* [EXERCISE REQUIREMENTS]:
Because the pictures are not wanted, give back only the exact text of every entry below.

(Records contained in a dataset)
**********

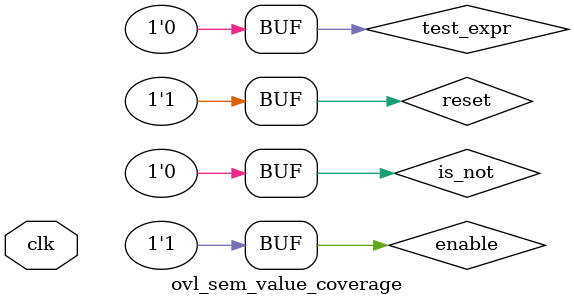
<source format=sv>
module ovl_sem_value_coverage(input logic clk);
  logic reset = 1'b1;
  logic enable = 1'b1;
`ifdef FAIL
  logic test_expr = 1'bx;
`else
  logic test_expr = 1'b0;
`endif
  logic is_not = 1'b0;

  ovl_value_coverage #(
      .width(1),
      .is_not_width(1),
      .is_not_count(0),
      .value_coverage(1)) dut (
      .clock(clk),
      .reset(reset),
      .enable(enable),
      .test_expr(test_expr),
      .is_not(is_not),
      .fire());
endmodule

</source>
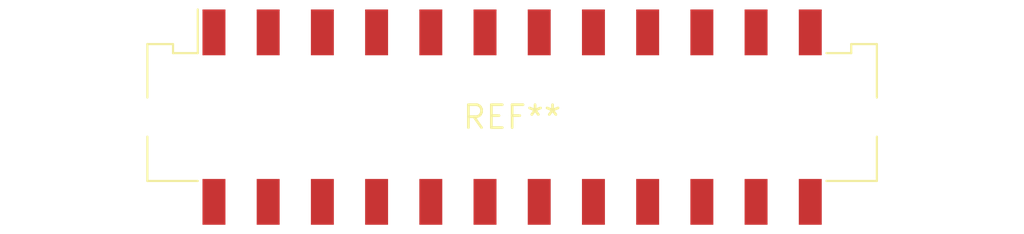
<source format=kicad_pcb>
(kicad_pcb (version 20240108) (generator pcbnew)

  (general
    (thickness 1.6)
  )

  (paper "A4")
  (layers
    (0 "F.Cu" signal)
    (31 "B.Cu" signal)
    (32 "B.Adhes" user "B.Adhesive")
    (33 "F.Adhes" user "F.Adhesive")
    (34 "B.Paste" user)
    (35 "F.Paste" user)
    (36 "B.SilkS" user "B.Silkscreen")
    (37 "F.SilkS" user "F.Silkscreen")
    (38 "B.Mask" user)
    (39 "F.Mask" user)
    (40 "Dwgs.User" user "User.Drawings")
    (41 "Cmts.User" user "User.Comments")
    (42 "Eco1.User" user "User.Eco1")
    (43 "Eco2.User" user "User.Eco2")
    (44 "Edge.Cuts" user)
    (45 "Margin" user)
    (46 "B.CrtYd" user "B.Courtyard")
    (47 "F.CrtYd" user "F.Courtyard")
    (48 "B.Fab" user)
    (49 "F.Fab" user)
    (50 "User.1" user)
    (51 "User.2" user)
    (52 "User.3" user)
    (53 "User.4" user)
    (54 "User.5" user)
    (55 "User.6" user)
    (56 "User.7" user)
    (57 "User.8" user)
    (58 "User.9" user)
  )

  (setup
    (pad_to_mask_clearance 0)
    (pcbplotparams
      (layerselection 0x00010fc_ffffffff)
      (plot_on_all_layers_selection 0x0000000_00000000)
      (disableapertmacros false)
      (usegerberextensions false)
      (usegerberattributes false)
      (usegerberadvancedattributes false)
      (creategerberjobfile false)
      (dashed_line_dash_ratio 12.000000)
      (dashed_line_gap_ratio 3.000000)
      (svgprecision 4)
      (plotframeref false)
      (viasonmask false)
      (mode 1)
      (useauxorigin false)
      (hpglpennumber 1)
      (hpglpenspeed 20)
      (hpglpendiameter 15.000000)
      (dxfpolygonmode false)
      (dxfimperialunits false)
      (dxfusepcbnewfont false)
      (psnegative false)
      (psa4output false)
      (plotreference false)
      (plotvalue false)
      (plotinvisibletext false)
      (sketchpadsonfab false)
      (subtractmaskfromsilk false)
      (outputformat 1)
      (mirror false)
      (drillshape 1)
      (scaleselection 1)
      (outputdirectory "")
    )
  )

  (net 0 "")

  (footprint "Molex_Micro-Fit_3.0_43045-2415_2x12_P3.00mm_Vertical" (layer "F.Cu") (at 0 0))

)

</source>
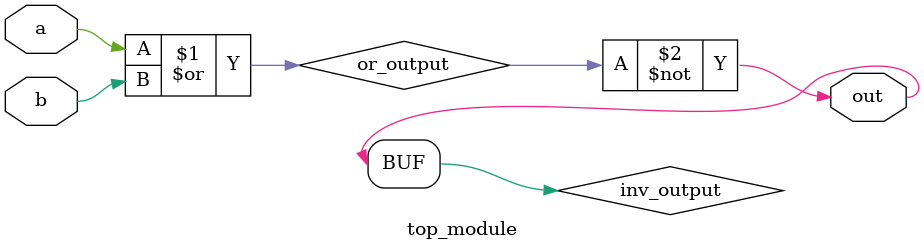
<source format=sv>
module top_module(
    input a,
    input b,
    output out
);

    // OR gate
    wire or_output;
    assign or_output = a | b;

    // Inverter
    wire inv_output;
    assign inv_output = ~or_output;

    // Output
    assign out = inv_output;

endmodule

</source>
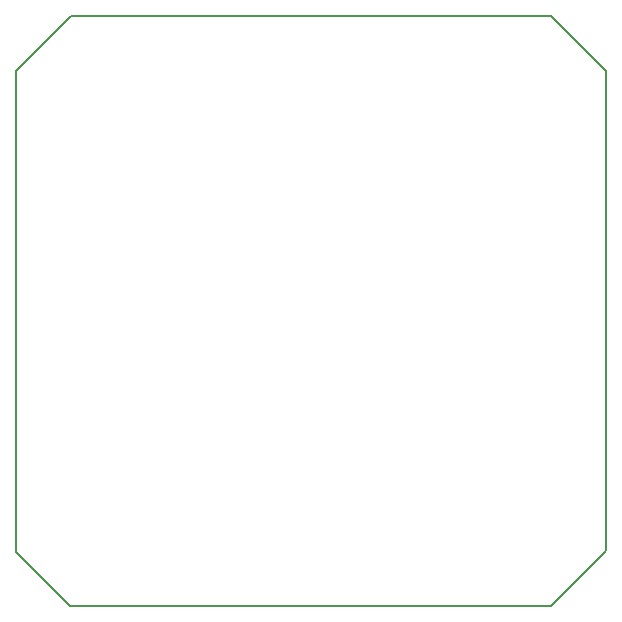
<source format=gko>
G04*
G04 #@! TF.GenerationSoftware,Altium Limited,Altium Designer,20.0.11 (256)*
G04*
G04 Layer_Color=16711935*
%FSLAX25Y25*%
%MOIN*%
G70*
G01*
G75*
%ADD12C,0.00600*%
D12*
X1675Y19700D02*
X19846Y1529D01*
X180000D02*
X198525Y20054D01*
X180254Y198371D02*
X198525Y180100D01*
X180000Y198371D02*
X180254D01*
X1675Y179900D02*
X20146Y198371D01*
X19846Y1529D02*
X180000Y1529D01*
X198525Y20200D02*
Y180100D01*
X20200Y198371D02*
X180000D01*
X1675Y19700D02*
Y179900D01*
M02*

</source>
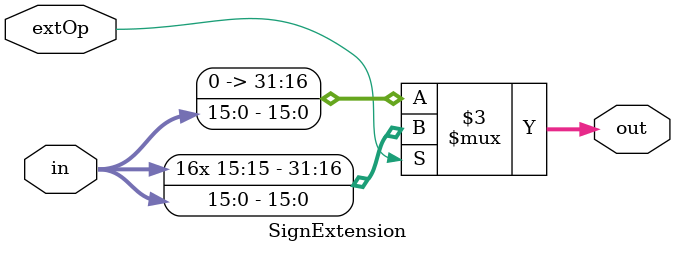
<source format=v>
`timescale 1ns / 1ps
module SignExtension (
    input  [15:0] in,
    input         extOp,
    output reg [31:0] out
);

    always @(*) begin
        if (extOp)
            out = {{16{in[15]}}, in};  // Sign extend
        else
            out = {16'b0, in};         // Zero extend
    end

endmodule

</source>
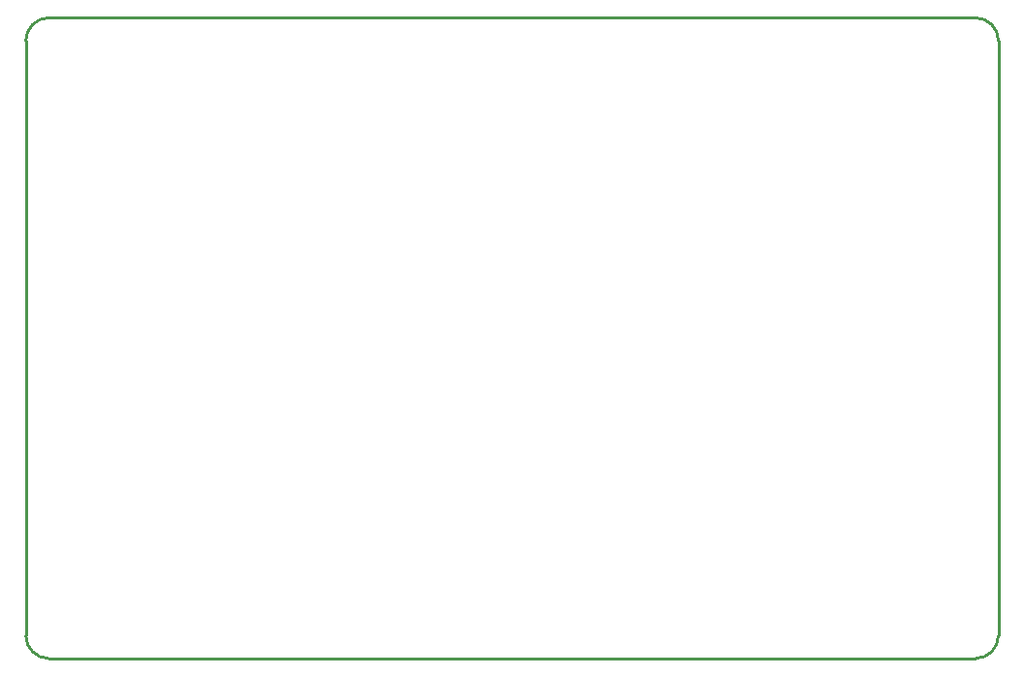
<source format=gko>
G04 Layer: BoardOutlineLayer*
G04 EasyEDA v6.5.5, 2022-05-15 16:03:05*
G04 b3a66e96751545e5b315a235ba618c9c,f3b4bba6f80a42898d6f7a4ba36534e0,10*
G04 Gerber Generator version 0.2*
G04 Scale: 100 percent, Rotated: No, Reflected: No *
G04 Dimensions in millimeters *
G04 leading zeros omitted , absolute positions ,4 integer and 5 decimal *
%FSLAX45Y45*%
%MOMM*%

%ADD10C,0.2540*%
D10*
X22524455Y8009783D02*
G01*
X22524455Y13210473D01*
X30824439Y7809783D02*
G01*
X22724455Y7809783D01*
X31024438Y13210473D02*
G01*
X31024438Y8009783D01*
X22724455Y13410473D02*
G01*
X30824439Y13410473D01*
G75*
G01*
X30824438Y13410473D02*
G02*
X31024438Y13210474I0J-199999D01*
G75*
G01*
X31024438Y8009783D02*
G02*
X30824438Y7809784I-200000J1D01*
G75*
G01*
X22724455Y7809784D02*
G02*
X22524455Y8009783I0J200000D01*
G75*
G01*
X22524455Y13210474D02*
G02*
X22724455Y13410473I200000J0D01*

%LPD*%
M02*

</source>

**********

* [RESULT FOR THIS EXERCISE]:
<source format=sv>
module ovl_sem_value_coverage(input logic clk);
  logic reset = 1'b1;
  logic enable = 1'b1;
`ifdef FAIL
  logic test_expr = 1'bx;
`else
  logic test_expr = 1'b0;
`endif
  logic is_not = 1'b0;

  ovl_value_coverage #(
      .width(1),
      .is_not_width(1),
      .is_not_count(0),
      .value_coverage(1)) dut (
      .clock(clk),
      .reset(reset),
      .enable(enable),
      .test_expr(test_expr),
      .is_not(is_not),
      .fire());
endmodule

</source>
<source format=kicad_pcb>
(kicad_pcb (version 20240108) (generator pcbnew)

  (general
    (thickness 1.6)
  )

  (paper "A4")
  (layers
    (0 "F.Cu" signal)
    (31 "B.Cu" signal)
    (32 "B.Adhes" user "B.Adhesive")
    (33 "F.Adhes" user "F.Adhesive")
    (34 "B.Paste" user)
    (35 "F.Paste" user)
    (36 "B.SilkS" user "B.Silkscreen")
    (37 "F.SilkS" user "F.Silkscreen")
    (38 "B.Mask" user)
    (39 "F.Mask" user)
    (40 "Dwgs.User" user "User.Drawings")
    (41 "Cmts.User" user "User.Comments")
    (42 "Eco1.User" user "User.Eco1")
    (43 "Eco2.User" user "User.Eco2")
    (44 "Edge.Cuts" user)
    (45 "Margin" user)
    (46 "B.CrtYd" user "B.Courtyard")
    (47 "F.CrtYd" user "F.Courtyard")
    (48 "B.Fab" user)
    (49 "F.Fab" user)
    (50 "User.1" user)
    (51 "User.2" user)
    (52 "User.3" user)
    (53 "User.4" user)
    (54 "User.5" user)
    (55 "User.6" user)
    (56 "User.7" user)
    (57 "User.8" user)
    (58 "User.9" user)
  )

  (setup
    (pad_to_mask_clearance 0)
    (pcbplotparams
      (layerselection 0x00010fc_ffffffff)
      (plot_on_all_layers_selection 0x0000000_00000000)
      (disableapertmacros false)
      (usegerberextensions false)
      (usegerberattributes false)
      (usegerberadvancedattributes false)
      (creategerberjobfile false)
      (dashed_line_dash_ratio 12.000000)
      (dashed_line_gap_ratio 3.000000)
      (svgprecision 4)
      (plotframeref false)
      (viasonmask false)
      (mode 1)
      (useauxorigin false)
      (hpglpennumber 1)
      (hpglpenspeed 20)
      (hpglpendiameter 15.000000)
      (dxfpolygonmode false)
      (dxfimperialunits false)
      (dxfusepcbnewfont false)
      (psnegative false)
      (psa4output false)
      (plotreference false)
      (plotvalue false)
      (plotinvisibletext false)
      (sketchpadsonfab false)
      (subtractmaskfromsilk false)
      (outputformat 1)
      (mirror false)
      (drillshape 1)
      (scaleselection 1)
      (outputdirectory "")
    )
  )

  (net 0 "")

  (footprint "Molex_Micro-Fit_3.0_43045-2415_2x12_P3.00mm_Vertical" (layer "F.Cu") (at 0 0))

)

</source>
<source format=sv>
module top_module(
    input a,
    input b,
    output out
);

    // OR gate
    wire or_output;
    assign or_output = a | b;

    // Inverter
    wire inv_output;
    assign inv_output = ~or_output;

    // Output
    assign out = inv_output;

endmodule

</source>
<source format=gko>
G04*
G04 #@! TF.GenerationSoftware,Altium Limited,Altium Designer,20.0.11 (256)*
G04*
G04 Layer_Color=16711935*
%FSLAX25Y25*%
%MOIN*%
G70*
G01*
G75*
%ADD12C,0.00600*%
D12*
X1675Y19700D02*
X19846Y1529D01*
X180000D02*
X198525Y20054D01*
X180254Y198371D02*
X198525Y180100D01*
X180000Y198371D02*
X180254D01*
X1675Y179900D02*
X20146Y198371D01*
X19846Y1529D02*
X180000Y1529D01*
X198525Y20200D02*
Y180100D01*
X20200Y198371D02*
X180000D01*
X1675Y19700D02*
Y179900D01*
M02*

</source>
<source format=v>
`timescale 1ns / 1ps
module SignExtension (
    input  [15:0] in,
    input         extOp,
    output reg [31:0] out
);

    always @(*) begin
        if (extOp)
            out = {{16{in[15]}}, in};  // Sign extend
        else
            out = {16'b0, in};         // Zero extend
    end

endmodule

</source>
<source format=gko>
G04 Layer: BoardOutlineLayer*
G04 EasyEDA v6.5.5, 2022-05-15 16:03:05*
G04 b3a66e96751545e5b315a235ba618c9c,f3b4bba6f80a42898d6f7a4ba36534e0,10*
G04 Gerber Generator version 0.2*
G04 Scale: 100 percent, Rotated: No, Reflected: No *
G04 Dimensions in millimeters *
G04 leading zeros omitted , absolute positions ,4 integer and 5 decimal *
%FSLAX45Y45*%
%MOMM*%

%ADD10C,0.2540*%
D10*
X22524455Y8009783D02*
G01*
X22524455Y13210473D01*
X30824439Y7809783D02*
G01*
X22724455Y7809783D01*
X31024438Y13210473D02*
G01*
X31024438Y8009783D01*
X22724455Y13410473D02*
G01*
X30824439Y13410473D01*
G75*
G01*
X30824438Y13410473D02*
G02*
X31024438Y13210474I0J-199999D01*
G75*
G01*
X31024438Y8009783D02*
G02*
X30824438Y7809784I-200000J1D01*
G75*
G01*
X22724455Y7809784D02*
G02*
X22524455Y8009783I0J200000D01*
G75*
G01*
X22524455Y13210474D02*
G02*
X22724455Y13410473I200000J0D01*

%LPD*%
M02*

</source>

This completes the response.